DATA AUGMENTATION TECHNIQUES FOR BIOSIGNAL ANOMALY DETECTION.
BASIC INFORMATION
Ph.D. Student: Mohammed Ghanim Ayoub
Advisor: Sebastián Ventura
Started on: January 2022
Keywords: Anomaly detection, Biosignal, Data augmentation, Time series data
THESIS PROPOSAL
An electroencephalogram (EEG) is a non-invasive and painless test that is used to record brain activity as electrical signals through the scalp using multiple electrodes. These signals and other biosignals can be seen as a time series, in particular, a sequence of data points obtained through repeated measurements over time. EEG recording contains abnormal waveforms in case of neurological disorders, for example, epileptic seizures. Thus, this measurement is played a pivotal role in the diagnosis and monitoring of a number of a different chronic neurological disorders such as epilepsy and stroke by identifying abnormalities in the signal. Recognition of these abnormalities is time-consuming and laborious which requires extremely trained specialists due to the complexity of the physiological signals. For this reason, it is crucial to develop automated models to distinguish between normal and abnormal EEG measurements in order to detect the abnormalities pertinent to those neurological disorders. Anomaly detection is a technique used to detect the unusual point or patterns in EEG time series data.

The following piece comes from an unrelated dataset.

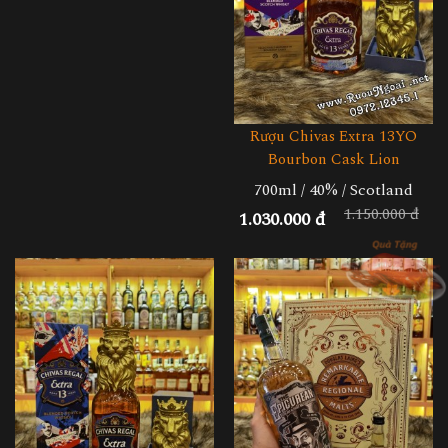
Rượu Chivas Extra 13YO
Bourbon Cask Lion
700ml / 40% / Scotland
1.150.000 đ
1.030.000 đ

The EEG signal can be classified into distinct categories using traditional distance-based machine learning algorithms such as KNN or artificial neural networks. Utilizing RNN and CNN are achieving better results for time series recognition, especially for biomedical signals. In the last few years, due to its success in other research fields, there has been a growing interest in using deep learning (DL) with artificial neural networks for automatic (EEG) analysis compared to traditional EEG processing methods. It is used in wide applications for EEG-related tasks such as seizure detection or prediction, evaluating sleep and its disorders and brain-computer interfaces (BCI). Availability of data for training models could be considered the main factor of the significant success of DL. Furthermore, increasing the amount of training data significantly impacts the performance of models. On the other hand, insufficient training data in ML and DL models is considered one of the main reasons that lead to poor performance and overfitting training data. Data synthesis and data augmentation (DA) are techniques that use to increase the training data and trainable parameters. Therefore, applying these techniques for increasing amounts of data by synthesising new data and trainable parameters could be a potential solution to address these issues.

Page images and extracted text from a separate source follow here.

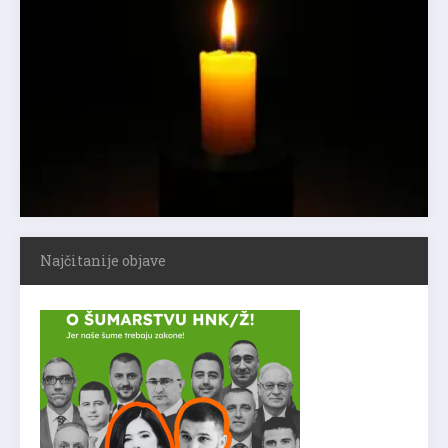
Najčitanije objave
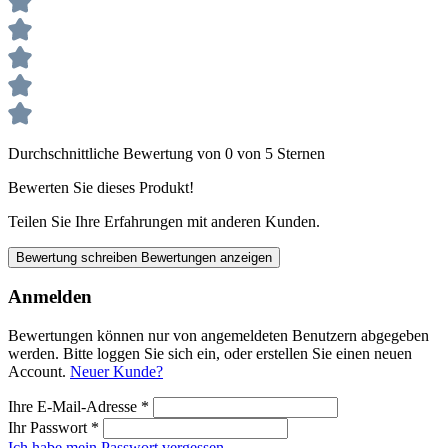
Durchschnittliche Bewertung von 0 von 5 Sternen
Bewerten Sie dieses Produkt!
Teilen Sie Ihre Erfahrungen mit anderen Kunden.
Bewertung schreiben
Bewertungen anzeigen
Anmelden
Bewertungen können nur von angemeldeten Benutzern abgegeben
werden. Bitte loggen Sie sich ein, oder erstellen Sie einen neuen
Account.
Neuer Kunde?
Ihre E-Mail-Adresse
*
Ihr Passwort
*
Ich habe mein Passwort vergessen.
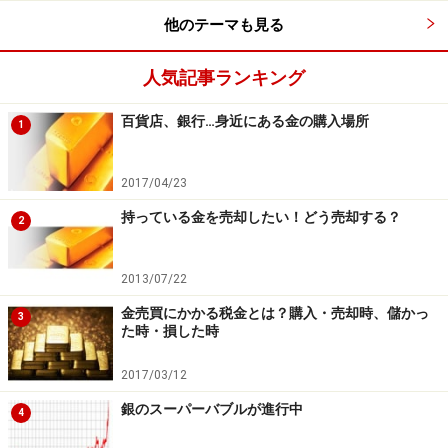
他のテーマも見る
人気記事ランキング
百貨店、銀行…身近にある金の購入場所
1
2017/04/23
持っている金を売却したい！どう売却する？
2
2013/07/22
金売買にかかる税金とは？購入・売却時、儲かっ
3
た時・損した時
2017/03/12
銀のスーパーバブルが進行中
4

The objective of this study is to investigate various data augmentation techniques in time series anomaly detection. These techniques will be applied on biosignals such as EEG data to diagnosis, for example, the risk of developing Central Neuropathic Pain or other related neurological disorders. The working hypothesis is that DA has a significant impact on the performance of deep learning and machine learning models. Insufficient training data is considered one of the main reasons for poor performance and overfitting. Therefore, generating more data from the existing ones could be a potential solution to address the aforementioned issues. Another objective of this study will be answering to this question: do anomaly detection will be efficient with more generated data or not? Due to the increase of the rare events and observations in data.
More specifically, the following objectives are detailed:
- To utilize data augmentation for time series anomaly detection with Deep Learning DL, specific on EEG or other biosignal data.
- To overcome the problem of overfitting and to improve the accuracy of the classifier.
- To eliminate time-consuming in EEG measurements preparation.
- To test various data augmentation techniques on EEG data for Spinal Cord Injury and comparing the accuracy.
- To understand the relation between the EEG data augmentation and the improvement of performance of anomaly classifier.